Review: The Last Days of Magic: A Novel

The Last Days of Magic: A Novel
The Last Days of Magic: A Novel by Mark Tompkins
My rating: 3 of 5 stars

**Thank you to Viking Press, a part of the Penguin Group, for sending me a digital ARC of this novel via NetGalley for the purposes of review**

I requested this book based on its premise: “An epic novel of magic and mysticism, Celts and faeries, mad kings and Druids, stalwart warriors and the goddess struggling to reign over magic’s last outpost on the Earth.”

How can I say no to that? It’s practically my literary bread and butter.

And the story starts out very well, opening in 2016 before flashing back to the 1300’s, where we begin the story that was advertised by the blurb. The attention to detail is astonishing; Mr. Tompkins clearly knows his stuff and has no problem in making sure you know it — oftentimes to the novel’s detriment. While I, myself, love getting as much background information as possible about things which interest me, it doesn’t do any favours to the pacing and cadence of the story. Everything frequently grinds to a halt so that Mr. Tompkins can unload vast quantities of information upon you…before then making a major time-skip and moving on with the story.

This is what I found the most frustrating: the time-skips. They happened frequently within this novel, and I was often flipping back to previous chapters in order to figure out just how much time had passed narratively. Usually I don’t mind time-skips — I just don’t particularly like them occurring every other chapter. It only exacerbates the issue of an inconsistent narrative cadence and makes it more difficult for me to immerse myself in the story.

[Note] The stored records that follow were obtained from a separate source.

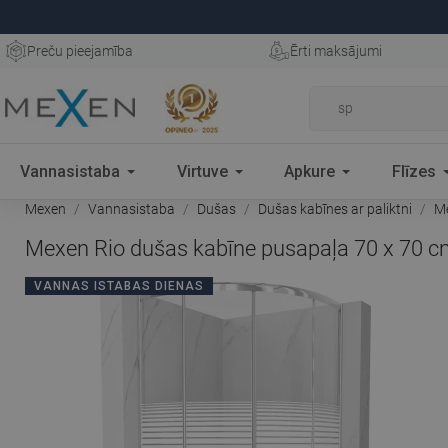
Preču pieejamība
Ērti maksājumi
Vannasistaba
Virtuve
Apkure
Flīzes
Mexen
Vannasistaba
Dušas
Dušas kabīnes ar paliktni
Me
Mexen Rio dušas kabīne pusapaļa 70 x 70 cm,
VANNAS ISTABAS DIENAS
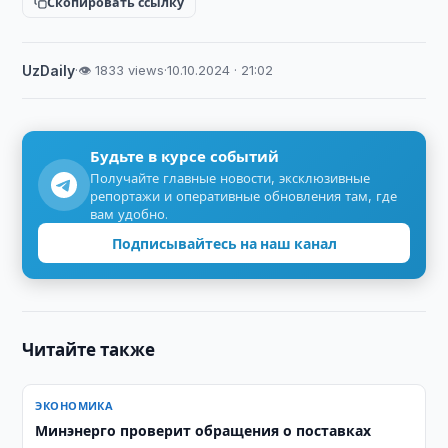
Скопировать ссылку
UzDaily
·
👁 1833 views
·
10.10.2024 · 21:02
Будьте в курсе событий
Получайте главные новости, эксклюзивные
репортажи и оперативные обновления там, где
вам удобно.
Подписывайтесь на наш канал
Читайте также
ЭКОНОМИКА
Минэнерго проверит обращения о поставках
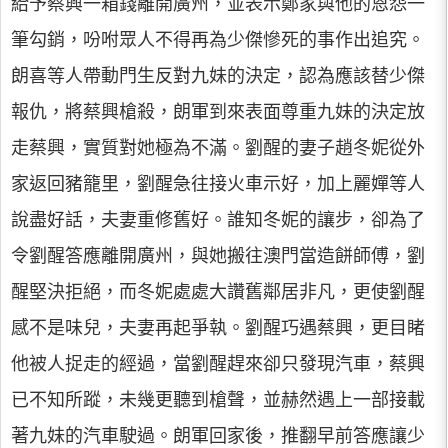
給予蔡興一箱錢離開廣州，並表示鄭家與他的恩怨一
筆勾銷，吩咐眾人不得再為少傑慘死的事作出追究。
朗喜等人帶動門生反對九妹的決定，認為應該替少傑
報仇，將蔡興槍殺，朗軍到來表面尊重九妹的決定放
走蔡興，實質對她極為不滿。劉醒的妻子趙冬妮從外
家返回豬籠里，劉醒急往接火車示好，加上麗嬋等人
說盡好話，夫妻重修舊好。誰知冬妮的讓步，卻為了
令劉醒答應離開廣州，與她搬往澳門當造餅師傅，劉
醒堅決拒絕，而冬妮處處大讚舊鄰居非凡，更使劉醒
感不是味兒，夫妻再起爭執。劉醒巧遇蔡興，更目睹
他被人捉走的經過，當劉醒趕來卻只發現汽車，蔡興
已不知所蹤，未幾更聽到槍聲，並赫然遇上一部接載
著九妹的汽車駛過。朗軍回家後，推翻早前答應讓少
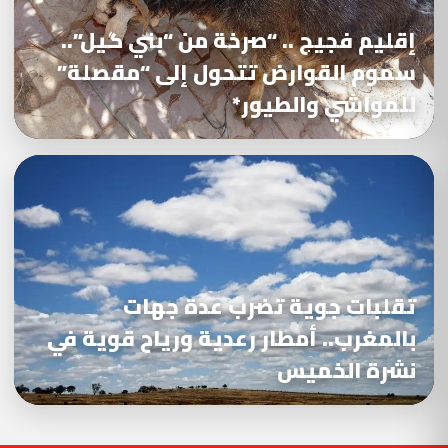
إقليم فجيج .. “صرخة من “بني گيل”..
سموم القوارض تتحول إلى “مقصلة”
للمواشي والطيور*
تقلبات جوية تضرب عدة جهات
بالمغرب.. أمطار رعدية ورياح قوية في
نشرة الخميس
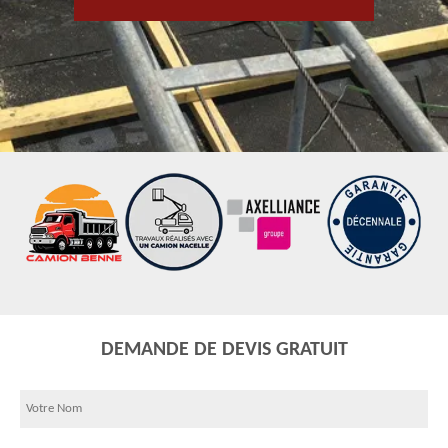
DEMANDE DE DEVIS GRATUIT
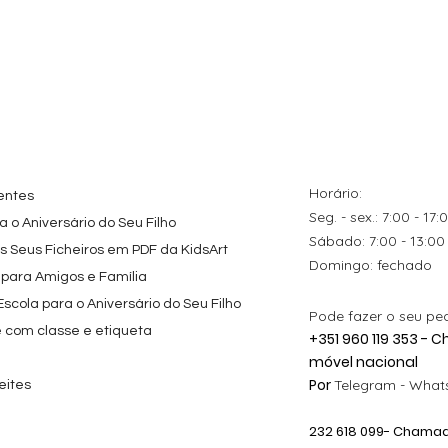
tes
ação rápida
Topo de Bolo
Visualização rápida
Kit de Festa Só Um
Visualização rápida
ados Panda
Octonautas
Bolinho 1 Lego
s para
Personalizado com
Friends
Festa
Nome
Preço promocional
A partir de
29,00 €
Preço
9,80 €
Horário:
entes
Seg. - sex.: 7:00 - 17:
 o Aniversário do Seu Filho
​​Sábado: 7:00 - 13:00
os Seus Ficheiros em PDF da KidsArt
​Domingo: fechado
 para Amigos e Família
cola para o Aniversário do Seu Filho
Pode fazer o seu pe
e com classe e etiqueta
+351 960 119 353 -
móvel nacional
Por
Telegram -
Whats
eites
232 618
099
- Chamada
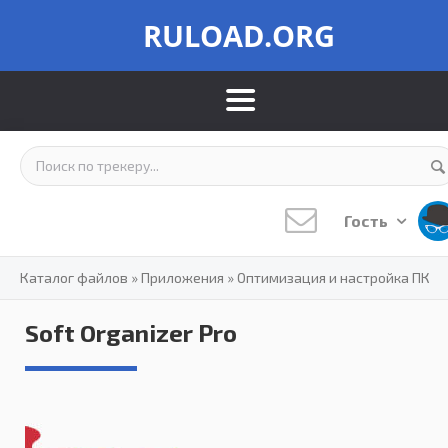
RULOAD.ORG
Гость
Каталог файлов
»
Приложения
»
Оптимизация и настройка ПК
Soft Organizer Pro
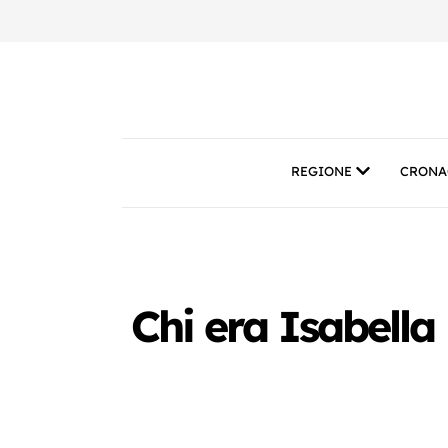
REGIONE
CRONA
Chi era Isabella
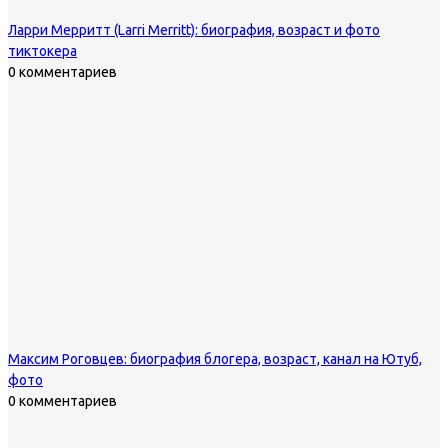
Ларри Мерритт (Larri Merritt): биография, возраст и фото
тиктокера
0 комментариев
Максим Роговцев: биография блогера, возраст, канал на Ютуб,
фото
0 комментариев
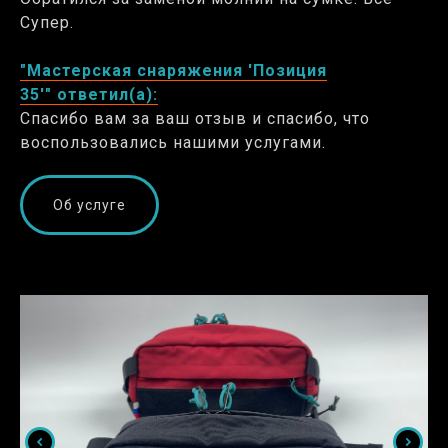
Супер.
"Мастерская снаряжения 'Позиция
35'" ответил(а):
Спасибо вам за ваш отзыв и спасибо, что
воспользовались нашими услугами.
Об услуге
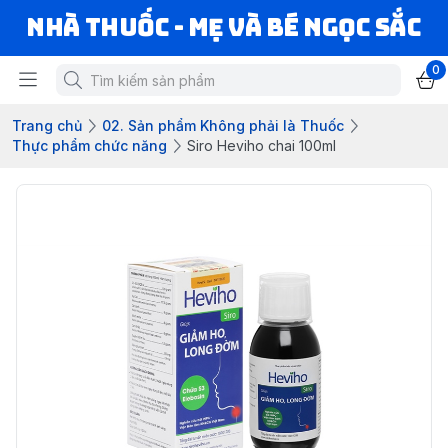
Nhà Thuốc - Mẹ và Bé Ngọc Sắc
0
Trang chủ
02. Sản phẩm Không phải là Thuốc
Thực phẩm chức năng
Siro Heviho chai 100ml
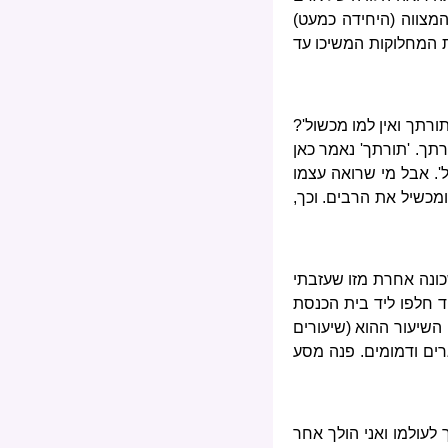
המצווה (היחידה כמעט)
ת המחלוקות המשיכו עד
ורתך ואין למו מכשול'?
תך. 'תורתך' נאמר כאן
ל'. אבל מי שרואה עצמו
ומכשיל את הרבים. וכך,
כונה אחרת מזו שעזבתי
חד חלפו ליד בית הכנסת
השיעור ההוא (שיעורים
גרים ודמומים. פנה מסע
לעולמו ואני הולך אחר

While the characters are interesting, there are too many of them; they’re crammed into the story and spill over in a confusing jumble of names and loyalties to the point that I was losing track of more than half the names. Either the book needed to be longer — which I don’t think is necessary — or many of these people could have been cut or condensed.

I have a suspicion that this is a set-up for a series, which makes me even more confused as to why Mr. Tompkins did not, perhaps, pull back on many of the characters in order to have a smaller core cast that he develops more thoroughly. The story could have had more breathing to explain its points with more depth; the characters could have been introduced more readily; and the time-skips could have been less frequent.

Ultimately, while I think that Mr. Tompkins is very bright and has a great story/characters on his hands, this novel could have used more fleshing out. In the effort to cram so much into it, I feel that the story got away from the author.